Iain Duncan Smith has warned that the government risks dividing society, in his first interview since resigning as work and pensions secretary.
He attacked the "desperate search for savings" focused on benefit payments to people who "don't vote for us".
And he told the
BBC's Andrew Marr his "painful" decision was "not personal" against
Chancellor George Osborne.
Downing Street said it was sorry to see Iain Duncan Smith go but was determined to help "everyone in our society".
BBC political correspondent
Alan Soady said Mr
Duncan Smith's interview - which followed his resignation over cuts to disability benefits on Friday - was an "absolutely blistering attack".
He added: "This was not just about his objections to one change in disability benefit, he was questioning the fundamental principles underpinning the government."
'
Narrow attack'
Mr Duncan Smith told the BBC he had supported a consultation on the changes to
Personal Independence Payments but had come under "massive pressure" to deliver the savings ahead of last week's
Budget.
The way the cuts were presented in the Budget had been "deeply unfair", he said, because they were "juxtaposed" with tax cuts for the wealthy.
He criticised the "arbitrary" decision to lower the welfare cap after the general election and suggested the government was in danger
of losing "the balance of the generations", expressing his "deep concern" at a "very narrow attack on working-age benefits" while also protecting pensioner benefits
.
If the focus on the working-age benefit budget continued, he said, "it just looks like we see this as a pot of money, that it doesn't matter because they don't vote for us".
Mr Duncan Smith, who said he felt he had become "semi-detached" from government, said the
Conservatives had to return to being a party "that cares about even those who do not vote for us".
He said he cared "passionately" about "people who don't get the choices my children get" and "bringing people back in to an arena where we play daily but they do not".
Deteriorating relationship
He suggested the government was in "danger of drifting in a direction that divides society rather than unites it, and that, I think, is unfair".
In his interview, Mr Duncan Smith gave his version of a deteriorating relationship with the government, saying he had considered resigning last year and had "long-running" concerns about cuts imposed since May's general election.
He said the disability benefit cuts should have been part of a "much wider programme" - but after
Christmas "pressure began to grow" to rush a consultation so they could feature in Wednesday's Budget.

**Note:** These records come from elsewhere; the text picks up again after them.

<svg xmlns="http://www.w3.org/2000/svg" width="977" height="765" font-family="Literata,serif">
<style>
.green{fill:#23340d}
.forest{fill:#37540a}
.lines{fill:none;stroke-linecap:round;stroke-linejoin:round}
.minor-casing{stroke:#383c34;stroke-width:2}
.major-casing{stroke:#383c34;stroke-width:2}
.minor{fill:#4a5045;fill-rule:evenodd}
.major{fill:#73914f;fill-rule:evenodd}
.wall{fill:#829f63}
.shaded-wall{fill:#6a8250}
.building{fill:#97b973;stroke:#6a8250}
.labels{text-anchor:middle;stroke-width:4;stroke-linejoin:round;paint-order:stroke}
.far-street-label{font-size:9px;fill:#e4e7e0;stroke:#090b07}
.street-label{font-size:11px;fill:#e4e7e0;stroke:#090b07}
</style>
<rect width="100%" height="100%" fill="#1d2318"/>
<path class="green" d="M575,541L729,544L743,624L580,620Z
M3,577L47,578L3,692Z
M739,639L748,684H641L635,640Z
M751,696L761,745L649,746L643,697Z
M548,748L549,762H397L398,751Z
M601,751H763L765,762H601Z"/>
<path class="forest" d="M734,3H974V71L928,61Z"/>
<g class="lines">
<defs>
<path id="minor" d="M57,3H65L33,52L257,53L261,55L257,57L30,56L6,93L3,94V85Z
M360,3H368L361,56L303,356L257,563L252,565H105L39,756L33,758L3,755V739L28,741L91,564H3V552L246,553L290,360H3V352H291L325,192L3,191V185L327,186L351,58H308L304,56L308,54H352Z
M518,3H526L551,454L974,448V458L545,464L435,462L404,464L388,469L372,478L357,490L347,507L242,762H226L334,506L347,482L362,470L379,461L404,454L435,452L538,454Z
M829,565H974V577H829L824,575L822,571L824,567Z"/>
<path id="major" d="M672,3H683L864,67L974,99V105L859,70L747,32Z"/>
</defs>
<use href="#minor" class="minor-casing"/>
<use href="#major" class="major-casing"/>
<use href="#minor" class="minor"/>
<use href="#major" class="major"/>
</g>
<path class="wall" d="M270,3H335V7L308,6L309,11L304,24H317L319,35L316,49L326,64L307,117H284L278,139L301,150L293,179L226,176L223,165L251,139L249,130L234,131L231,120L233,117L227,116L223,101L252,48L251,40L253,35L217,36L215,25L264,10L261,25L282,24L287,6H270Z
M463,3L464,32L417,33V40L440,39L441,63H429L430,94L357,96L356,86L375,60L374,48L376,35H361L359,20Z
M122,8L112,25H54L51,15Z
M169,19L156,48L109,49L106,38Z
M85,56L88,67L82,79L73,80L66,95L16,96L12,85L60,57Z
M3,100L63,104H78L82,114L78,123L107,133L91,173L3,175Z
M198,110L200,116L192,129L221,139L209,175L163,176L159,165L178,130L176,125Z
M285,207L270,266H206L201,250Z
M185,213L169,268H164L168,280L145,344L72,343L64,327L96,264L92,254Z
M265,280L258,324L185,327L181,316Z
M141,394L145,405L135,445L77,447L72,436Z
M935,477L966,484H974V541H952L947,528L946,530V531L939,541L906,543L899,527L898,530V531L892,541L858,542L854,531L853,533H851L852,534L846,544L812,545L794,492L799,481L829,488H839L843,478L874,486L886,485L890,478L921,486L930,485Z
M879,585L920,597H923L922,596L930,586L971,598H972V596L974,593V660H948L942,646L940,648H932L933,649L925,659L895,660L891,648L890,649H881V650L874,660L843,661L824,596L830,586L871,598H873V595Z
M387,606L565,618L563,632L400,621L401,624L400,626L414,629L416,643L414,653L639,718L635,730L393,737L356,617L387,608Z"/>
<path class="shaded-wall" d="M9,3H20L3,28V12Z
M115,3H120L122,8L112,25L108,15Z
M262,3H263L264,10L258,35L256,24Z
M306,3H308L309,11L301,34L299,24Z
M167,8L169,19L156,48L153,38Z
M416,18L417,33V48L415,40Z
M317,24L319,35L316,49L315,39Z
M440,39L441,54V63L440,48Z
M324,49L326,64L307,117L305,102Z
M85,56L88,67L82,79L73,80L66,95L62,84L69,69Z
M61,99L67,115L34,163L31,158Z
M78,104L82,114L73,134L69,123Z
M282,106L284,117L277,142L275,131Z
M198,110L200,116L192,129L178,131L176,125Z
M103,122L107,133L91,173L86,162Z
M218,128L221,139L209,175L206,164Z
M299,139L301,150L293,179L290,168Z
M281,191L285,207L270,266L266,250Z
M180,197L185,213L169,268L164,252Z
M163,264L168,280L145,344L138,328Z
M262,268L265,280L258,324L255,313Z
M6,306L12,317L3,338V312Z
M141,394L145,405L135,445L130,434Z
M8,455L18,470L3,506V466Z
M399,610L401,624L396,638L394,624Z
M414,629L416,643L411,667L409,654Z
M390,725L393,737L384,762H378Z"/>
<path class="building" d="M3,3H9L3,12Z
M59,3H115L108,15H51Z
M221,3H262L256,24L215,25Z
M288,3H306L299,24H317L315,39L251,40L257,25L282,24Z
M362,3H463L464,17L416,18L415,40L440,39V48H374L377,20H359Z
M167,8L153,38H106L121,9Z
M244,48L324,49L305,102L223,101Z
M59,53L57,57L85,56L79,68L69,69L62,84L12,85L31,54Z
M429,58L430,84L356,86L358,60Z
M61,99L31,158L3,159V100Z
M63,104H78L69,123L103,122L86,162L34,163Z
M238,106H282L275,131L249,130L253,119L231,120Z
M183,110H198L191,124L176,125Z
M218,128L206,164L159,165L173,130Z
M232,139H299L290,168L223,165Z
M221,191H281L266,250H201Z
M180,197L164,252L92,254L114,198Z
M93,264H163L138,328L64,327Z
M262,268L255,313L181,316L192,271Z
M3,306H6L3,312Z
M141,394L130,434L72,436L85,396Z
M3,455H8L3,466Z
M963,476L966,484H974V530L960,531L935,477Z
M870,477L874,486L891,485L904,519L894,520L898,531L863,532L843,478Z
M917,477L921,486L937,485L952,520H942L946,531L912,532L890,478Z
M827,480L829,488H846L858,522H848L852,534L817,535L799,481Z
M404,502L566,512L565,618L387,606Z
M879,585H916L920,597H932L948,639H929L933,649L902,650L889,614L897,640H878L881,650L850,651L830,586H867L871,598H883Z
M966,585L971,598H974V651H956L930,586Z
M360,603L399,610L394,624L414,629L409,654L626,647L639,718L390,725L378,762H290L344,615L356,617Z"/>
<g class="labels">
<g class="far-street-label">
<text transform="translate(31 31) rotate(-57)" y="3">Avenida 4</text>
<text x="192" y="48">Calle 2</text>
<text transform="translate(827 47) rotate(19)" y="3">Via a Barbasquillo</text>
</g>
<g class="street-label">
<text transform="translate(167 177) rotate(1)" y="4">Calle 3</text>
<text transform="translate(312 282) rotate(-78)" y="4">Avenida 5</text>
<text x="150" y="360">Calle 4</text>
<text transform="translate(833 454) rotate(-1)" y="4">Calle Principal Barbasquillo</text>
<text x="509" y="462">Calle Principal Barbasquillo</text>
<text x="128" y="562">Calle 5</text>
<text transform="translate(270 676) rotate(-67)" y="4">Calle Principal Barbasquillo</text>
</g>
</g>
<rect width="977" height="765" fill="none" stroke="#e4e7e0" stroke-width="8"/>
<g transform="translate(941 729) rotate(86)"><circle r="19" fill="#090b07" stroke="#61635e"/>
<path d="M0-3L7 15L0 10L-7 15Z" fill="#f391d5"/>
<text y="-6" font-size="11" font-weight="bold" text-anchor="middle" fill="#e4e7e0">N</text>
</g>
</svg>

Asked why he had not spoken out when the measures were presented to cabinet, he said he "sat silently" as he "realised the full state of what was happening" with tax cuts featuring elsewhere in the Budget.
After thinking "long and hard", he said he agreed to write to MPs to reassure them over the disability cuts, saying "it's not what it sounds like in the Budget".
But he said he realised in the following two days "there was no way I would able to stop this process" and resigned on Friday evening.
'
Security and opportunity'
Mr Duncan Smith spoke of his "love" for the
Conservative Party and described claims he was trying to undermine
David Cameron as "nonsense", saying he had had a "robust" conversation with the PM after telling him of his resignation.
Asked whether Mr
Osborne would make a good prime minister, he added: "If he was to stand and if he was elected by the electorate, which is not just me it is everybody else, I would hope that he would."
A
Number 10 spokesman said: "
We are sorry to see Iain Duncan Smith go, but we are a 'one nation' government determined to continue helping everyone in our society have more security and opportunity, including the most disadvantaged.
"That means we will deliver our manifesto commitments to make the welfare system fairer, cut taxes and ensure we have a stable economy by controlling welfare spending and living within our means."
He said more people were in work under this government with fewer "trapped" on unemployment benefits.